Because of the space restrictions, medium sized characters will suffer -2 penalties to “to hit” rolls and saving throws while in the passages, but not in the rooms. Rats, even medium sized royal ratkin, are used to the warrens and suffer no such penalties, although intruding monsters encountered as wandering monsters might, at the Dungeon Master's discretion.
The tunnels are carved and chewed from the earth and stone. The floors and walls are earth or rock with occasional sandy areas present. Droppings are commonly found, as the rats and ratkin are relatively indiscriminate when it comes to relieving themselves. The passages are generally only three to four feet high. Portions ascend or descend rapidly, therefore numbers are given next to the passages on the map to indicate depth below the Ground Level. Dungeon Masters should explain to players that the tunnel suddenly ascends or descends rapidly in several places, requiring climbing up or down. In order to avoid confusion with the numbers on the map, the encounter areas are lettered instead of numbered. Room heights are given in each room description.
The Rat Warrens directly connect to the Inner Ward Ground Level, the Cellars, and the Sewers. They also connect to Levels 1 and 2 of the Upper Dungeons.
The rat warrens is the domain of brown ratkin and their servants, the giant rats. Brown ratkin are brown-furred and larger than giant rats, although most are still in the size small range. About half of normal ratkin wear clothes of some sort: a pair of trousers, a vest, a belt, or a fitted leather cap, for example. Patrol leaders and guards wear military uniforms that would not be out of place in a Napoleonic army. Guards wear blue and patrol leaders wear red. Guards generally stay in one place, and are placed to protect something. Patrols are usually composed of a uniformed brown ratkin patrol leader and several giant rats.
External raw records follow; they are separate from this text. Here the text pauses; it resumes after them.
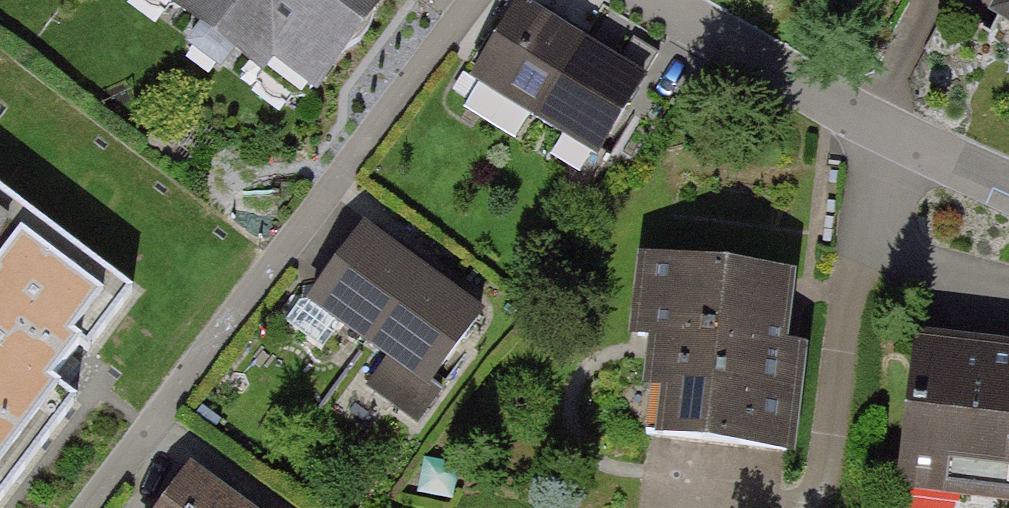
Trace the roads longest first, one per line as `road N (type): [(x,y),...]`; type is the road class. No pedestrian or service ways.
road 1 (residential): [(90,507),(474,0)]
road 2 (residential): [(664,0),(871,122),(1008,179)]

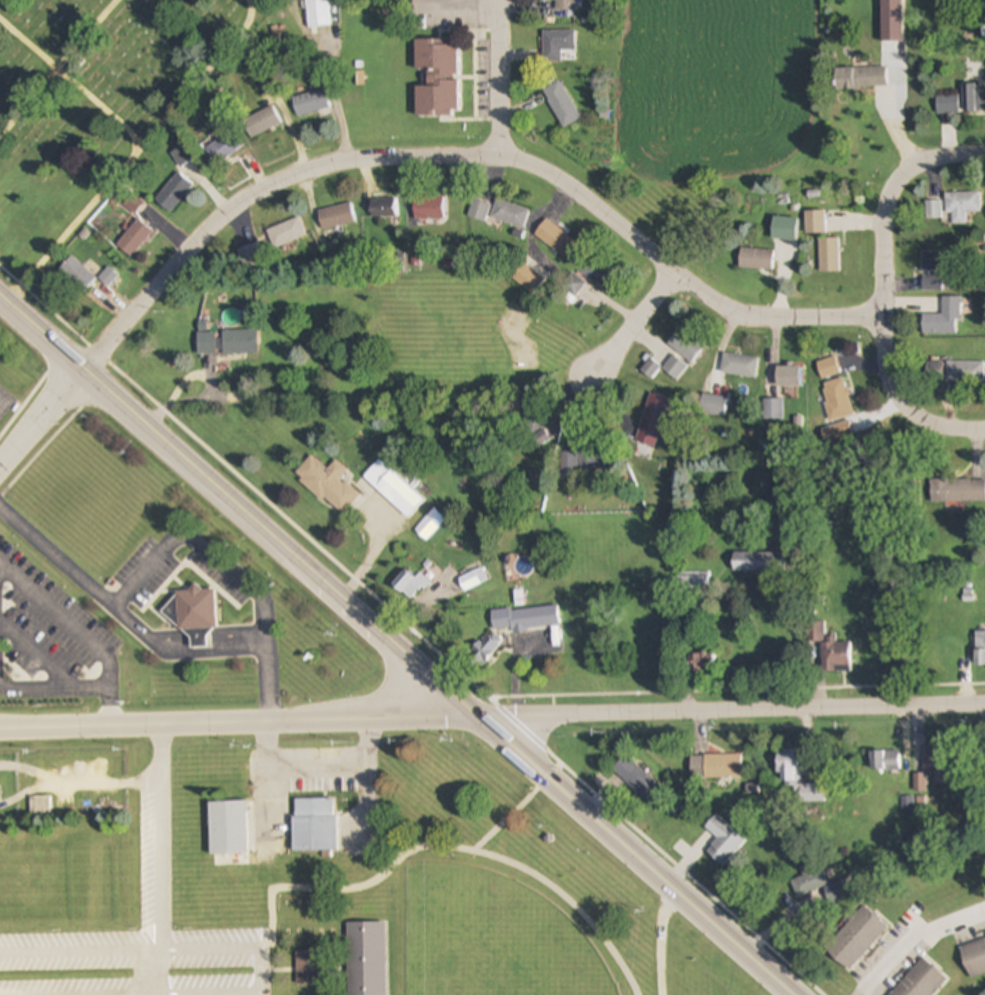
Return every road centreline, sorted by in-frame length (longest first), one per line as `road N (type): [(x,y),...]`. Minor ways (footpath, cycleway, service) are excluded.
road 1 (residential): [(0,475),(232,214),(348,159),(500,147),(580,197),(683,282),(756,319),(875,311)]
road 2 (residential): [(0,731),(984,700)]
road 3 (primary): [(793,994),(86,374)]
road 4 (residential): [(921,431),(875,311),(924,156)]
road 5 (residential): [(500,147),(499,0)]
road 6 (residential): [(599,381),(683,282)]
The royal family, especially the beastly King Trewkins, rule their rat and ratkin subjects with unquestioned power. Unquestioned, that is, except for the rebellious bastard Sarlomew (Room M) who lusts to usurp the throne for himself.
The royal family consists of the king (Room X), his rather fey queen Hilgreta (Room AA), Prince Hvool (Random Encounters Table), and Princess Fidget (Room Z). The king and prince are solidly within the low intelligence range (the king is illiterate) and it is the queen that provides most strategy for the warrens when faced with repeated incursions. She should be treated as highly intelligent, and will make reasonable adjustments to security if faced with repeated aggression. She will place extra guards at choke-points, add mechanical traps of her own devising, and inform the subjects to face enemies only when they have clear numerical superiority. She might use her contact other plane special ability to good use. The warrens have been invaded on several occasions before by ghouls, giant weasels, and worse, so she has some experience with defense.
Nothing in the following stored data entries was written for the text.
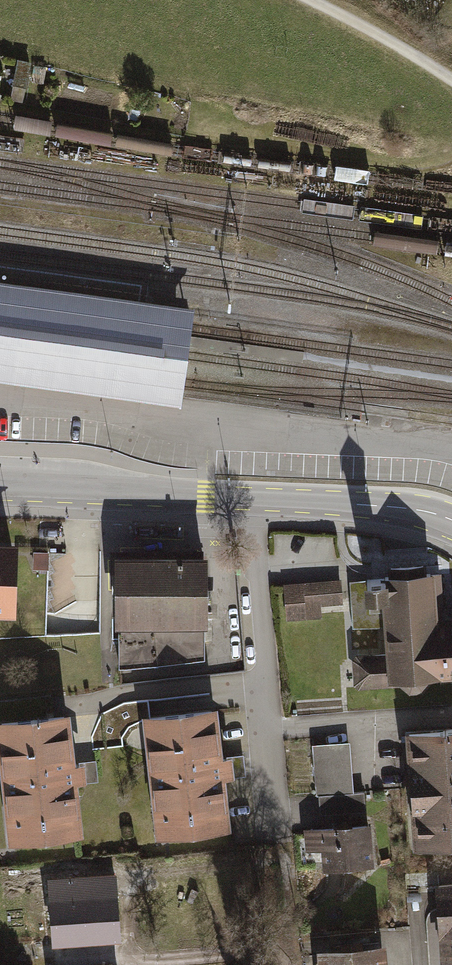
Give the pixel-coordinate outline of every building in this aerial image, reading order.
[(21,60),(13,94),(23,97),(31,63),(21,60)] [(181,390),(182,383),(186,355),(190,329),(193,311),(0,283),(0,364),(181,390)] [(11,614),(13,549),(0,549),(0,614),(11,614)] [(49,551),(32,551),(32,568),(48,568),(49,551)] [(205,552),(114,552),(114,622),(206,622),(205,552)] [(345,580),(349,633),(381,630),(383,653),(348,656),(351,688),(451,679),(451,624),(450,624),(449,609),(438,610),(435,572),(345,580)] [(340,578),(282,583),(285,618),(323,615),(322,603),(342,601),(340,578)] [(133,717),(146,835),(222,827),(217,779),(240,776),(238,754),(214,757),(209,708),(133,717)] [(74,834),(69,783),(92,780),(89,759),(66,761),(61,712),(0,719),(0,842),(74,834)] [(406,731),(413,844),(451,842),(451,728),(406,731)] [(308,746),(311,797),(315,797),(351,795),(348,744),(308,746)] [(351,795),(315,797),(316,817),(360,815),(359,794),(351,795)] [(367,821),(299,826),(301,856),(323,855),(324,870),(370,867),(367,821)] [(49,945),(117,941),(113,874),(45,878),(49,945)] [(441,964),(451,964),(451,877),(435,878),(438,921),(441,964)] [(309,949),(310,964),(380,964),(378,943),(309,949)]
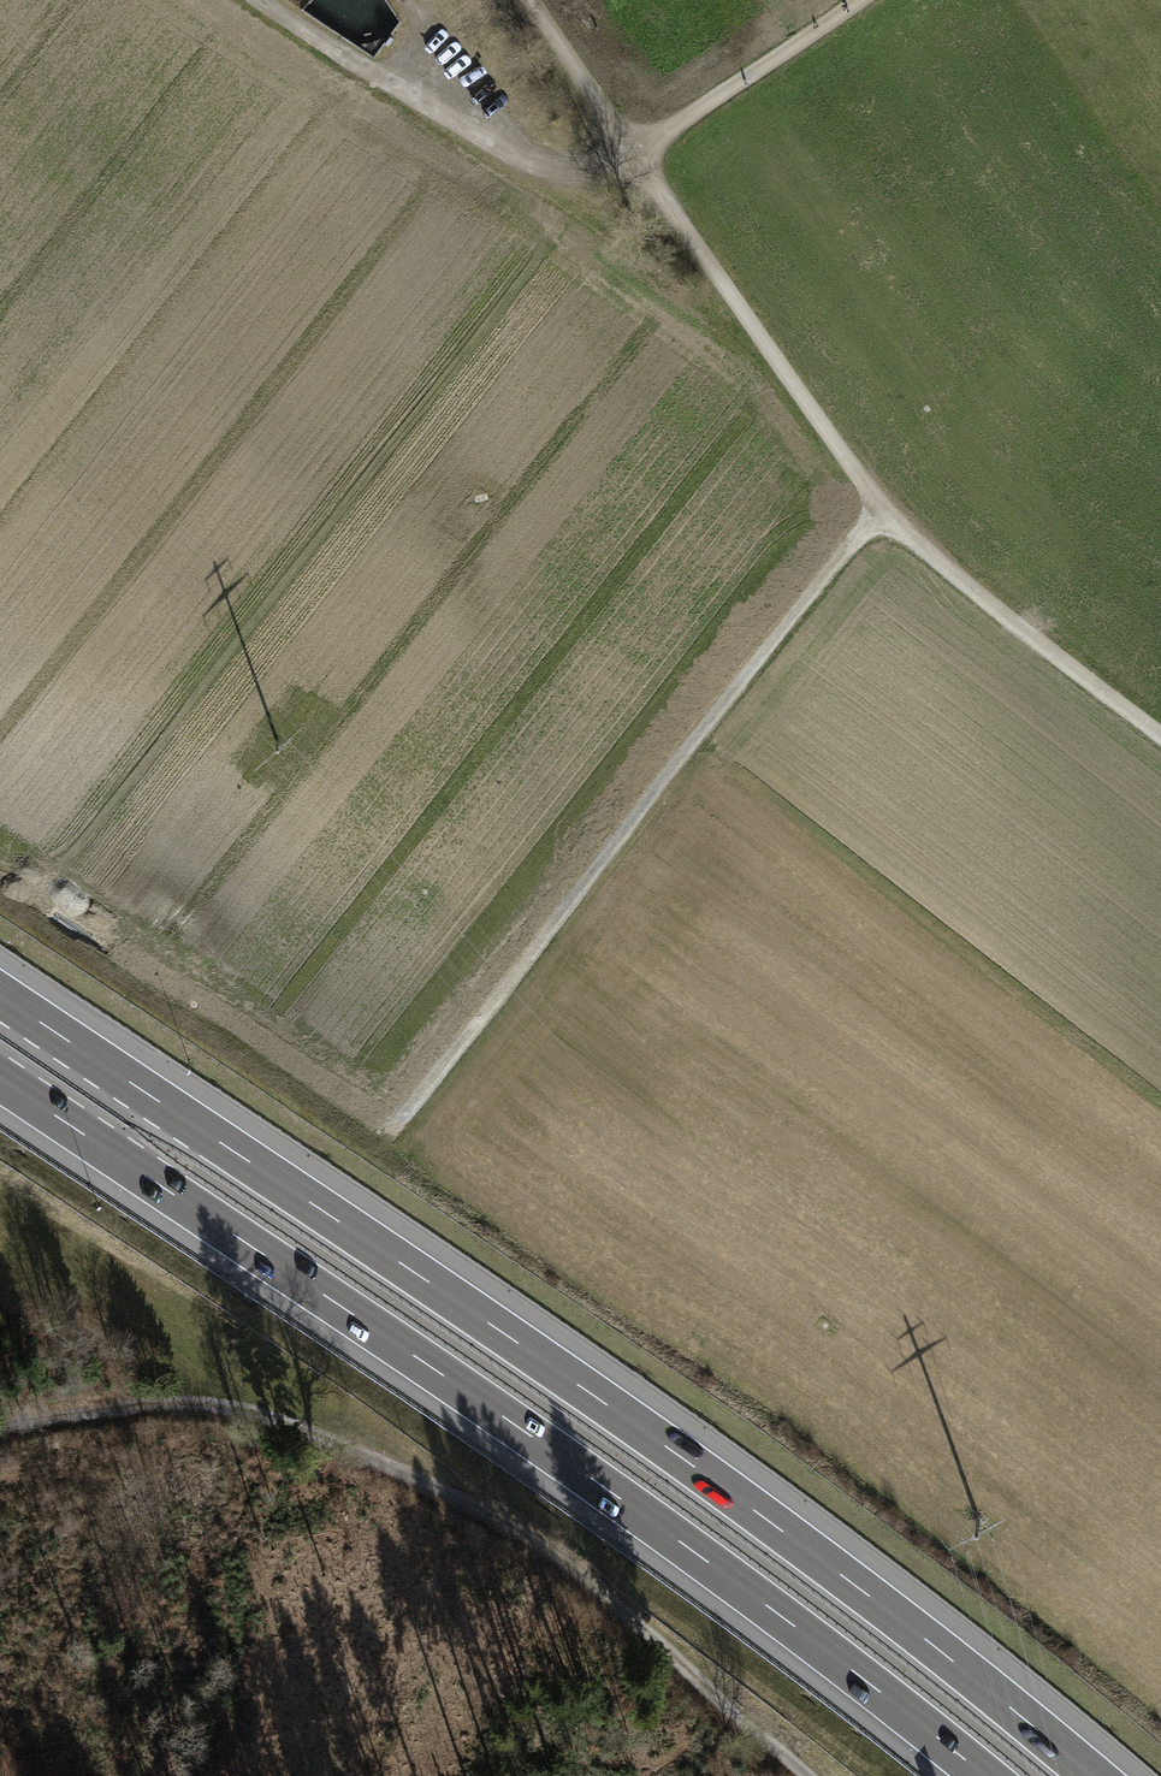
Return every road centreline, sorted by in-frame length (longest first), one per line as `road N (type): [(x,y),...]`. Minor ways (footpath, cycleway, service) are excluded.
road 1 (motorway): [(1096,1775),(731,1492),(302,1192),(0,995)]
road 2 (motorway): [(0,1080),(524,1430),(983,1775)]
road 3 (track): [(533,0),(880,509),(1160,738)]
road 4 (track): [(0,1422),(122,1402),(235,1406),(521,1530),(733,1703)]
road 5 (track): [(880,509),(384,1135)]
road 6 (track): [(265,0),(517,159),(566,171),(606,169),(636,154),(861,0)]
Each of the royals is noticeably different from normal brown ratkin. For example, the princess has wings and the king has three heads.
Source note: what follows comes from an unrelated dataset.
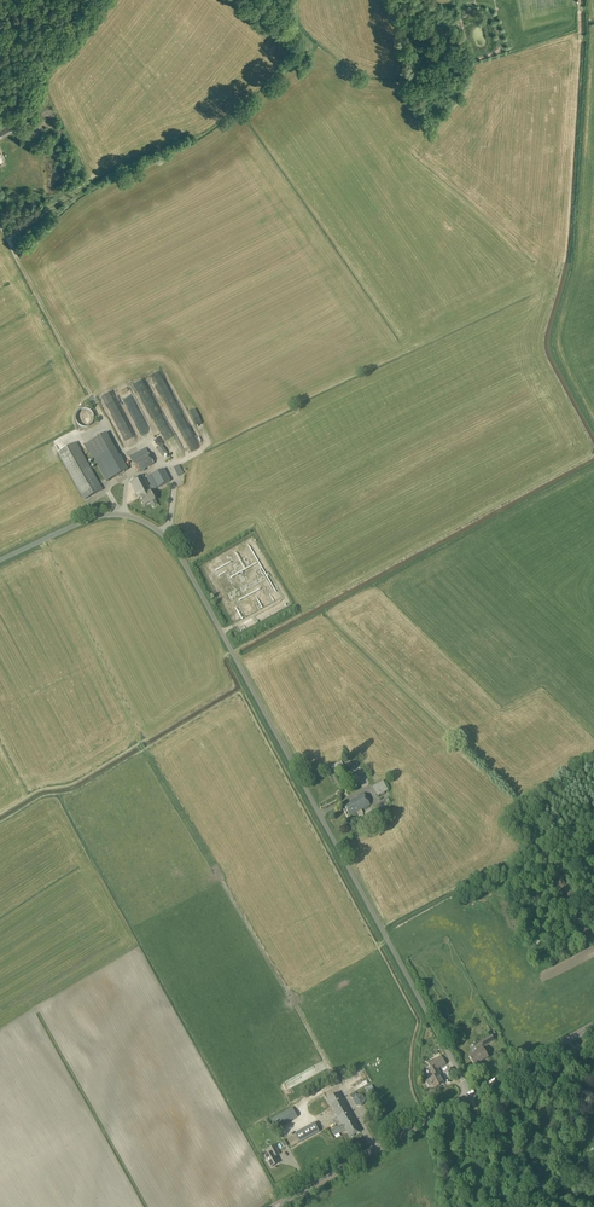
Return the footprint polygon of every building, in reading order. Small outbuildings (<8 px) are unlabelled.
[(9,106),(11,109),(17,104),(13,98),(4,104),(6,107),(9,106)] [(9,126),(12,132),(17,129),(13,121),(8,124),(9,126)] [(2,131),(0,132),(3,137),(12,133),(11,132),(12,132),(9,126),(2,131)] [(156,380),(164,376),(162,371),(154,375),(156,380)] [(165,380),(159,382),(163,396),(168,395),(169,400),(173,399),(171,392),(169,393),(165,380)] [(126,397),(124,398),(131,412),(139,407),(130,387),(123,390),(126,397)] [(112,412),(118,410),(112,394),(105,397),(112,412)] [(84,427),(85,428),(86,428),(87,427),(88,427),(89,427),(89,426),(90,426),(91,425),(92,425),(92,424),(93,423),(94,422),(94,421),(94,420),(94,419),(94,418),(94,417),(94,416),(94,415),(93,414),(93,413),(92,413),(91,412),(91,411),(90,411),(89,410),(88,410),(87,409),(86,409),(85,409),(84,409),(83,409),(82,410),(81,410),(80,411),(79,412),(78,412),(78,413),(77,414),(76,415),(76,416),(76,417),(76,418),(76,419),(76,420),(76,421),(77,422),(77,423),(78,424),(78,425),(79,425),(80,426),(81,426),(81,427),(82,427),(83,427),(84,427)] [(133,447),(140,443),(133,428),(128,430),(126,425),(128,424),(126,418),(121,420),(133,447)] [(164,434),(174,450),(183,444),(173,429),(164,434)] [(94,459),(106,482),(129,470),(120,455),(118,457),(113,448),(107,451),(105,447),(103,448),(97,439),(85,445),(92,458),(94,459)] [(59,452),(85,500),(102,491),(75,443),(59,452)] [(157,449),(162,456),(166,453),(161,446),(157,449)] [(130,456),(138,472),(154,464),(146,448),(130,456)] [(174,455),(176,460),(185,455),(183,450),(174,455)] [(174,468),(178,477),(184,474),(179,465),(174,468)] [(150,504),(152,507),(157,505),(155,501),(156,501),(150,490),(152,489),(153,491),(171,482),(164,469),(147,478),(151,486),(148,487),(142,475),(130,482),(139,498),(140,497),(145,506),(150,504)] [(251,612),(254,612),(253,606),(250,607),(250,603),(247,603),(247,610),(245,610),(245,616),(251,616),(251,612)] [(334,774),(345,769),(342,765),(332,770),(334,774)] [(377,797),(388,791),(383,781),(372,787),(377,797)] [(348,793),(354,790),(351,785),(345,788),(348,793)] [(363,814),(361,810),(370,805),(364,794),(343,805),(349,816),(356,813),(360,819),(364,816),(362,814),(363,814)] [(386,818),(381,809),(372,814),(372,813),(369,815),(360,821),(364,827),(377,819),(378,821),(381,819),(382,820),(386,818)] [(483,1049),(482,1048),(494,1041),(490,1034),(472,1044),(477,1052),(469,1057),(474,1066),(488,1058),(483,1049)] [(301,1053),(284,1059),(287,1066),(303,1059),(301,1053)] [(435,1089),(444,1084),(436,1070),(446,1065),(441,1056),(429,1063),(432,1068),(430,1069),(434,1077),(426,1081),(428,1086),(431,1084),(431,1086),(433,1085),(435,1089)] [(318,1067),(284,1084),(288,1091),(322,1074),(318,1067)] [(354,1091),(365,1080),(364,1078),(361,1080),(358,1077),(350,1086),(354,1091)] [(360,1132),(356,1123),(340,1093),(328,1099),(342,1125),(331,1131),(334,1136),(346,1129),(350,1137),(360,1132)] [(362,1106),(366,1100),(362,1095),(356,1095),(352,1100),(356,1106),(362,1106)] [(292,1108),(287,1111),(292,1120),(298,1117),(292,1108)] [(277,1129),(292,1120),(287,1111),(272,1119),(277,1129)] [(295,1134),(300,1143),(319,1132),(314,1123),(295,1134)] [(270,1168),(280,1163),(275,1154),(279,1152),(275,1145),(268,1149),(270,1153),(264,1156),(270,1168)]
If characters wish to negotiate with the queen, they may meet with success, especially if they have shown clear superiority in combat or magic. The king is a ball of rage and cannot be reasoned with when he is alone. The royal ratkin desire food, wealth, and safety from neighboring monsters, especially ghouls who can devastate their numbers with relatively little effort. They have little to offer, except for some information and perhaps a giant rat guide or two. As is usual, success in negotiation should depend on reaction rolls, player dialogue, and the Dungeon Master's evaluation of the encounter.